▶ _Task instructions_
Answer these from the text on AI in warehouses and customer service:
1. What does Ocado's machine learning govern?
2. What is the name of the H&M chatbot mentioned?
3. How does that chatbot narrow down what a customer wants?

Warehouse – Ocado uses machine learning in its warehouses. This governs the layout of products in the zone-pick area where a number of items are located within easy reach of each manned pick station. Customer totes then visit the relevant pick station on their route around the warehouse.
Chatbots & customer service – Chatbots are the new customer service channel, especially when combined with a natural language processor and an AI which understands emotion. From telephone calls, which may need to be passed seamlessly to a human if they need escalating, through to ‘robots’ in stores which are able to interact with shoppers, AI bots have been springing up all year. They are also able to ‘sell’. H&M’s Kik, for example, can interact via text with customers and recommend clothes. It asks the customer questions in order to narrow down and learn what they want. It then delivers relevant product information to their phone so customers can choose to buy.

▶ _Data to examine_
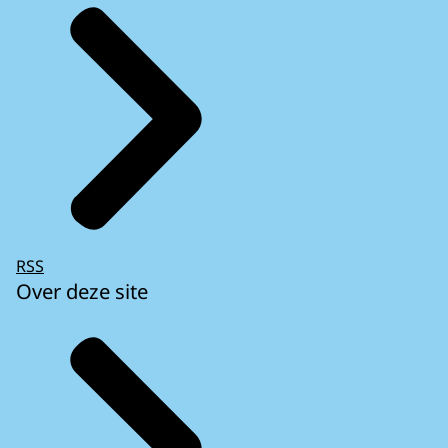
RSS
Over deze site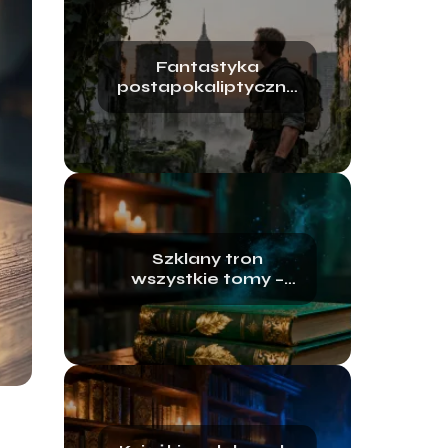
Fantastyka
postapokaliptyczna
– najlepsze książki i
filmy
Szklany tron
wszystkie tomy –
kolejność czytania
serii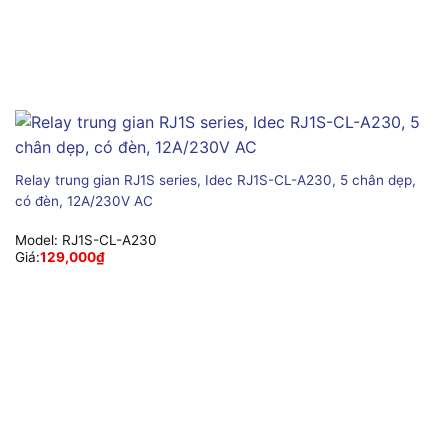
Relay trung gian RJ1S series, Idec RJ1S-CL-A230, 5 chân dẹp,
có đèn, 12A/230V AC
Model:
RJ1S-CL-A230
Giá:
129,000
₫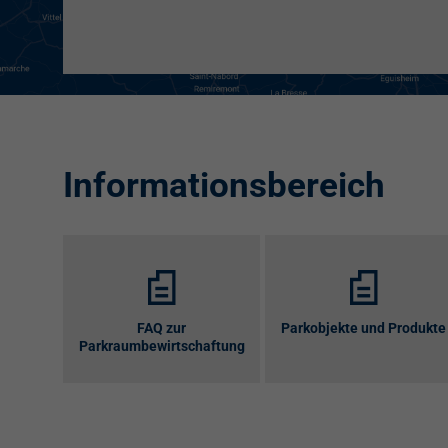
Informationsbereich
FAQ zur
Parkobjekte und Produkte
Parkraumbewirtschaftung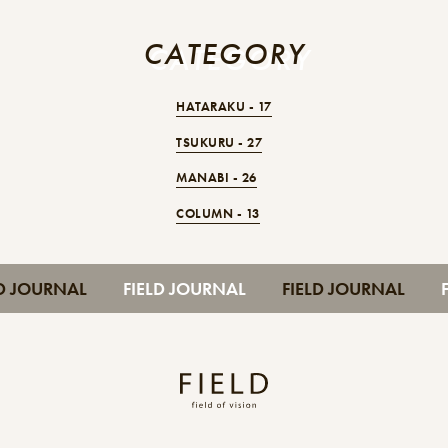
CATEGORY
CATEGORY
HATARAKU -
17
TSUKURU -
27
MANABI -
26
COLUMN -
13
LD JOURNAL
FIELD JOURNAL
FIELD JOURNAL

==

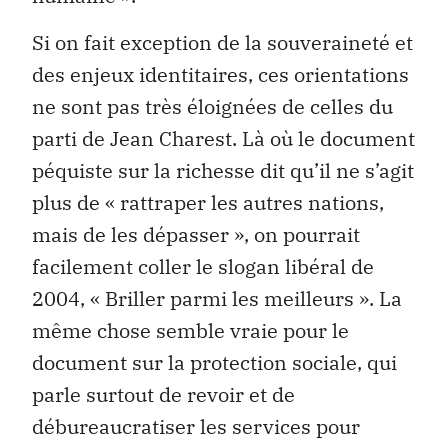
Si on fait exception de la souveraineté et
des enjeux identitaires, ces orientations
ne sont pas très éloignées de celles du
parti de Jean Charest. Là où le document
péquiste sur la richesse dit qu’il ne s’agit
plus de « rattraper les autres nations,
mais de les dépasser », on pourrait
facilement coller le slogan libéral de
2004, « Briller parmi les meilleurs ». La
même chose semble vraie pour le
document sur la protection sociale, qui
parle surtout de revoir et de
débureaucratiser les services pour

▶ _Your response_
1. The layout of products in the zone-pick area.
2. Kik.
3. It asks the customer questions.